Even when attacked with missiles – including, reportedly, ammonia-filled lightbulbs – officers were restrained. They stood off as shop fronts were trashed and small fires were lit. (Fewer than ten people have been charged for crimes relating to violence, though many more for the aggravated trespass of Fortnum & Mason, a department store in which demonstrators staged a mostly peaceful sit-in.) There seemed little excuse for being caught out by the trouble: it had been planned online; there was violence at a protest against higher university-tuition fees three months earlier.
Yet the police could be forgiven for feeling exasperated by this criticism. After all, their handling of some previous demonstrations in London was condemned as too harsh. The tactic of “kettling” protesters – detaining them for extended periods within cordons of officers – has attracted controversy. The case of Ian Tomlinson, who was pushed to the ground by a police officer during a protest in 2009 and later died, is the subject of an ongoing inquiry.
It might be impossible to strike a Goldilocks-style balance – neither too tolerant nor too tough – that would please everybody. But there is a palpable need for consistent rules of engagement. There are likely to be more big marches in the coming years, as the government’s cuts bite. Even Prince William’s wedding to Kate Middleton on April 29th is purportedly being targeted by unruly demonstrators.
On March 28th Theresa May, the home secretary, said that she would consider giving the police more powers for future protests. Preventive measures that helped to ease Britain’s once-endemic problem of football hooliganism could be adopted. For example, rogue elements could be banned from attending marches (though this would be harder to enforce than a ban on a hooligan entering a stadium). Mrs May hinted that the police should use existing powers to force protesters to remove the balaclavas and face-coverings often worn by rioters. Many would like her to go further. Andy Hayman, a former assistant commissioner of the Met, suggests dawn raids on known troublemakers’ homes.
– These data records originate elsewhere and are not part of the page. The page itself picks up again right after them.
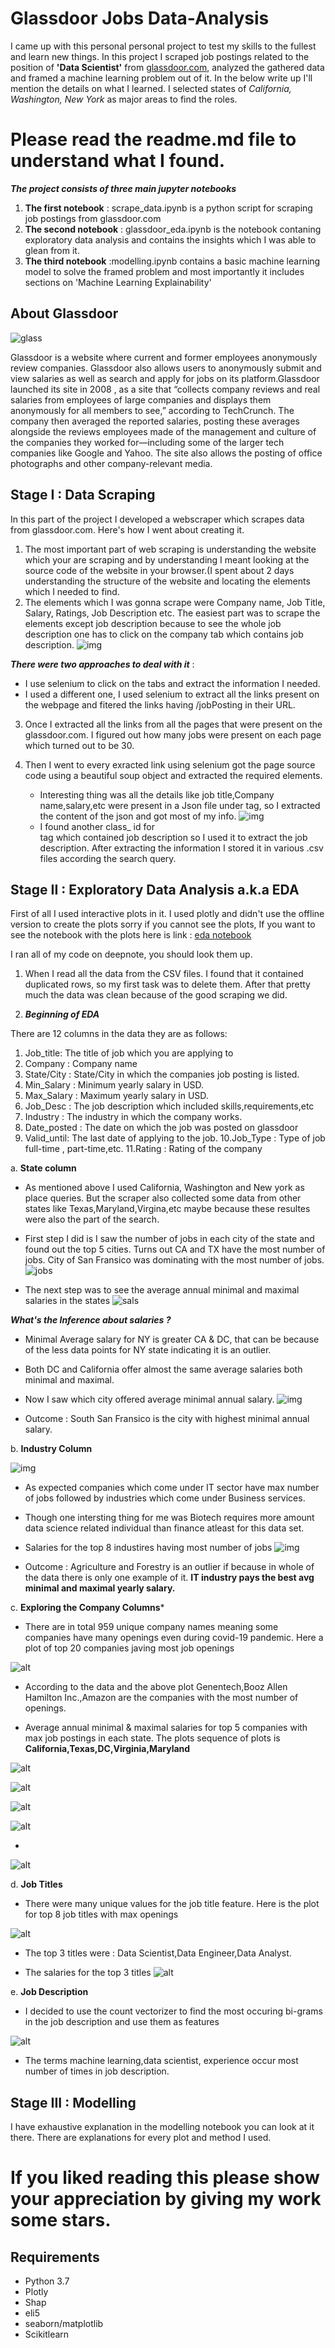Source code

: # Glassdoor Jobs Data-Analysis 

I came up with this personal personal project to test my skills to the fullest and learn new things. In this project I scraped job postings related to the position of **'Data Scientist'** from [glassdoor.com](https://www.glassdoor.com/index.htm), analyzed the gathered data and framed a machine learning problem out of it. In the below write up I'll mention the details on what I learned. 
I selected states of *California, Washington, New York* as major areas to find the roles.

# Please read the readme.md file to understand what I found.

***The project consists of three main jupyter notebooks***

1. **The first notebook** : scrape_data.ipynb is a python script for scraping job postings from glassdoor.com
2. **The second notebook** : glassdoor_eda.ipynb is the notebook contaning exploratory data analysis and contains the insights which I was able to glean from it.
3. **The third notebook** :modelling.ipynb contains a basic machine learning model to solve the framed problem and most importantly it includes sections on 'Machine Learning Explainability'

## About Glassdoor

![glass](https://upload.wikimedia.org/wikipedia/commons/e/e1/Glassdoor_logo.svg)

Glassdoor is a website where current and former employees anonymously review companies. Glassdoor also allows users to anonymously submit and view salaries as well as search and apply for jobs on its platform.Glassdoor launched its site in 2008 , as a site that “collects company reviews and real salaries from employees of large companies and displays them anonymously for all members to see,” according to TechCrunch. The company then averaged the reported salaries, posting these averages alongside the reviews employees made of the management and culture of the companies they worked for—including some of the larger tech companies like Google and Yahoo. The site also allows the posting of office photographs and other company-relevant media.

## Stage I : Data Scraping

In this part of the project I developed a webscraper which scrapes data from glassdoor.com.
Here's how I went about creating it.
1. The most important part of web scraping is understanding the website which your are scraping and by understanding I meant looking at the source code of the website in your browser.(I spent about 2 days understanding the structure of the website and locating the elements which I needed to find.
2. The elements which I was gonna scrape were Company name, Job Title, Salary, Ratings, Job Description etc. The easiest part was to scrape the elements except job description because to see the whole job description one has to click on the company tab which contains job description.
![img](https://github.com/Atharva-Phatak/Glassdoor-Jobs_Data-Analysis/blob/master/Images/Job_Desc.PNG)

***There were two approaches to deal with it*** : 
  * I use selenium to click on the tabs and extract the information I needed.
  * I used a different one, I used selenium to extract all the links present on the webpage and fitered the links having /jobPosting in    their URL.
  
3. Once I extracted all the links from all the pages that were present on the glassdoor.com. I figured out how many jobs were present on each page which turned out to be 30.

4. Then I went to every exracted link using selenium got the page source code using a beautiful soup object and extracted the required elements.
  
    * Interesting thing was all the details like job title,Company name,salary,etc were present in a Json file under </script> tag, so I       extracted the content of the json and got most of  my info.
![img](https://github.com/Atharva-Phatak/Glassdoor-Jobs_Data-Analysis/blob/master/Images/Json_ld.PNG)
    * I found another class_ id for <div> tag which contained job description so I used it to extract the job description.
After extracting the information I stored it in various .csv files according the search query.
  
## Stage II : Exploratory Data Analysis a.k.a EDA

First of all I used interactive plots in it. I used plotly and didn't use the offline version to create the plots sorry if you cannot see the plots, If you want to see the notebook with the plots here is link : [eda notebook](https://beta.deepnote.com/publish/8bef745c-0d96-4e88-89e8-36bd581ff1e0-8e38a13f-c62b-49a3-afb8-28aec94fa195)

I ran all of my code on deepnote, you should look them up.

1) When I read  all the data from the CSV files. I found that it contained duplicated rows, so my first task was to delete them. After that pretty much the data was clean because of the good scraping we did.

2) ***Beginning of EDA***

There are 12 columns in the data they are as follows:
1. Job_title: The title of job which you are applying to
2. Company : Company name
3. State/City : State/City in which the companies job posting is listed.
4. Min_Salary : Minimum yearly salary in USD.
5. Max_Salary : Maximum yearly salary in USD.
6. Job_Desc : The job description which included skills,requirements,etc
7. Industry : The industry in which the company works.
8. Date_posted : The date  on which the job was posted on glassdoor
9. Valid_until: The last date of applying to the job.
10.Job_Type : Type of job full-time , part-time,etc.
11.Rating : Rating of the company
 
a.  **State column**  
   
   * As mentioned above I used California, Washington and New york as place queries. But the scraper also collected some data from other states like Texas,Maryland,Virgina,etc maybe because these resultes were also the part of the search.
   * First step I did is  I saw the number of jobs in each city of the state and found out the top 5 cities. Turns out CA and TX have the most number of jobs. City of San Fransico was dominating with the most number of jobs.
   ![jobs](https://github.com/Atharva-Phatak/Glassdoor-Jobs_Data-Analysis/blob/master/Images/State_jobs.png)
   
   * The next step was to see the average annual minimal and maximal salaries in the states
   ![sals](https://github.com/Atharva-Phatak/Glassdoor-Jobs_Data-Analysis/blob/master/Images/Sal_states.png)
   
   ***What's the Inference about salaries ?***
   
   * Minimal Average salary for NY is greater CA & DC, that can be because of the less data points for NY state indicating it is an outlier.
    
   * Both DC and California offer almost the same average salaries both minimal and maximal.
 
 * Now I saw which city offered average minimal annual salary.
 ![img](https://github.com/Atharva-Phatak/Glassdoor-Jobs_Data-Analysis/blob/master/Images/city_sal.png)
 
 * Outcome : South San Fransico is the city with highest minimal annual salary.
 
b. **Industry Column** 

![img](https://github.com/Atharva-Phatak/Glassdoor-Jobs_Data-Analysis/blob/master/Images/ind_dom.png)
* As expected companies which come under IT sector have max number of jobs followed by industries which come under Business services.
* Though one intersting thing for me was Biotech requires more amount data science related individual than finance atleast for this data set.


* Salaries for the top 8 industires having most number of jobs
![img](https://github.com/Atharva-Phatak/Glassdoor-Jobs_Data-Analysis/blob/master/Images/min_max_sal_ind.png)
* Outcome : Agriculture and Forestry is an outlier if because in whole of the data there is only one example of it. **IT industry pays the best avg minimal and maximal yearly salary.**

c. **Exploring the Company Columns***

* There are in total 959 unique company names meaning some companies have many openings even during covid-19 pandemic. Here a plot of top 20 companies javing most job openings

![alt](https://github.com/Atharva-Phatak/Glassdoor-Jobs_Data-Analysis/blob/master/Images/comp_jobs.png)

* According to the data and the above plot Genentech,Booz Allen Hamilton Inc.,Amazon are the companies with the most number of openings.

* Average annual minimal & maximal salaries for top 5 companies with max job postings in each state. The plots sequence of plots is
  **California,Texas,DC,Virginia,Maryland**


![alt](https://github.com/Atharva-Phatak/Glassdoor-Jobs_Data-Analysis/blob/master/Images/CA_plot.png)



![alt](https://github.com/Atharva-Phatak/Glassdoor-Jobs_Data-Analysis/blob/master/Images/TX_plot.png)



![alt](https://github.com/Atharva-Phatak/Glassdoor-Jobs_Data-Analysis/blob/master/Images/DC_plot.png)



![alt](https://github.com/Atharva-Phatak/Glassdoor-Jobs_Data-Analysis/blob/master/Images/VA_plot.png)


*
![alt](https://github.com/Atharva-Phatak/Glassdoor-Jobs_Data-Analysis/blob/master/Images/MD_plot.png)

d. **Job Titles**

* There were many unique values for the job title feature. Here is the plot for top 8 job titles with max openings

![alt](https://github.com/Atharva-Phatak/Glassdoor-Jobs_Data-Analysis/blob/master/Images/title_njobs.png)

* The top 3 titles were : Data Scientist,Data Engineer,Data Analyst.

* The salaries for the top 3 titles
![alt](https://github.com/Atharva-Phatak/Glassdoor-Jobs_Data-Analysis/blob/master/Images/top3_sals.png)


e. **Job Description** 

* I decided to use the count vectorizer to find the most occuring bi-grams in the job description and use them as features

![alt](https://github.com/Atharva-Phatak/Glassdoor-Jobs_Data-Analysis/blob/master/Images/skills_ngrams.png)

* The terms machine learning,data scientist, experience occur most number of times in job description.

## Stage III : Modelling 

I have exhaustive explanation in the modelling notebook you can look at it there. There are explanations for every plot and method I used.

# If you liked reading this please show your appreciation by giving my work some stars.

## Requirements

* Python 3.7
* Plotly
* Shap
* eli5
* seaborn/matplotlib
* Scikitlearn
New rules and powers, however, will only help to deal with the most hardened and violent rioters. A larger, trickier group are clever enough to cause trouble while staying within whatever laws prevail at the time. Disruption and intimidation that stops short of actual violence are becoming their speciality.
In any case, the allegedly lax line taken by the police towards the violence probably has less to do with their powers than with fears of being accused of brutality. Britain has lived through angry political epochs before: there were riots against the “poll tax” in 1990, for example. But in those days a police officer’s every action was not filmed on protesters’ mobile-phone cameras. The technology enables scrutiny. It also risks shaping a policing strategy that errs on the side of passivity.